**Exercise passage**:
As we move into 2023, augmented reality (AR) seems poised to become mainstream, with at least one research report putting the total AR market at US$36B by 2026 (source). The tools to create AR are proliferating, and the biggest tech companies and brand marketers are placing big bets on AR experiences. While we stand at the brink of this AR revolution, the question remains: how will this technology change the way we interact with the world, and more importantly, with each other?

We are eagerly observing, and participating in, the tremendous impact AR will have on merchandising on and offline. Shopify found that 38% of marketers had already used AR in 2022 (source), up 15% from 2017. We already know that brands that leverage hybrid events are creating greater degrees of engagement and AR elements will no doubt bolster campaigns even further, both IRL and IVL, throughout the path to purchase. A survey conducted by Google found that 66% of consumers are interested in using AR for help when shopping (source).

So what exactly does this look like? Here are a few of the ways AR is showing up, or moving towards, in real world consumer experiences:

Virtual Try-Ons

Clothing brands are using AR to close an important loop with consumers. Seeing a celebrity or influencer wearing the latest trend-setting hoodie on a billboard or in a video, fashion show or hybrid concert performance, etc. gives consumers an easy way to express purchase intent through a virtual try-on via QR codes, for example. Consumers simply use their smartphones to see how a piece of clothing would look on them without ever having to visit a store. This is especially beneficial for online shoppers who may be hesitant to buy clothing without first trying it on in some fashion.

**Dataset extract**:
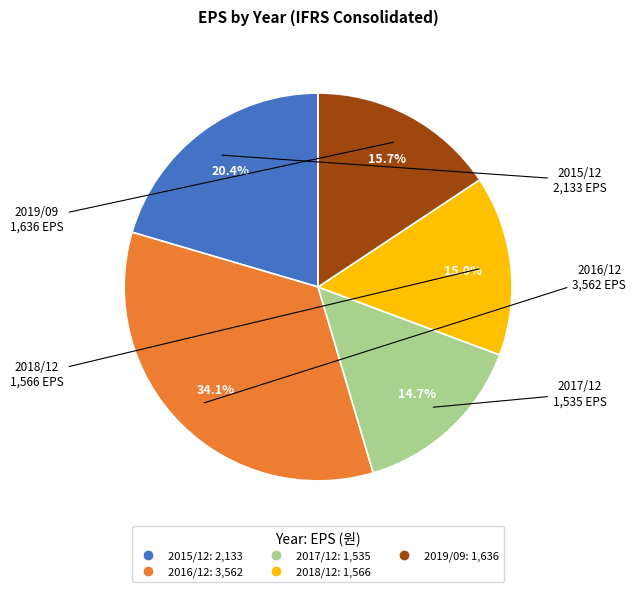

To the nearest percent, what is the average slice percentage?

20%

**Goal of the exercise**:
From the augmented reality passage, print the part that opens with the words containing "So what exactly" and closes with "in some fashion.".

**Task output**:
So what exactly does this look like? Here are a few of the ways AR is showing up, or moving towards, in real world consumer experiences:

Virtual Try-Ons

Clothing brands are using AR to close an important loop with consumers. Seeing a celebrity or influencer wearing the latest trend-setting hoodie on a billboard or in a video, fashion show or hybrid concert performance, etc. gives consumers an easy way to express purchase intent through a virtual try-on via QR codes, for example. Consumers simply use their smartphones to see how a piece of clothing would look on them without ever having to visit a store. This is especially beneficial for online shoppers who may be hesitant to buy clothing without first trying it on in some fashion.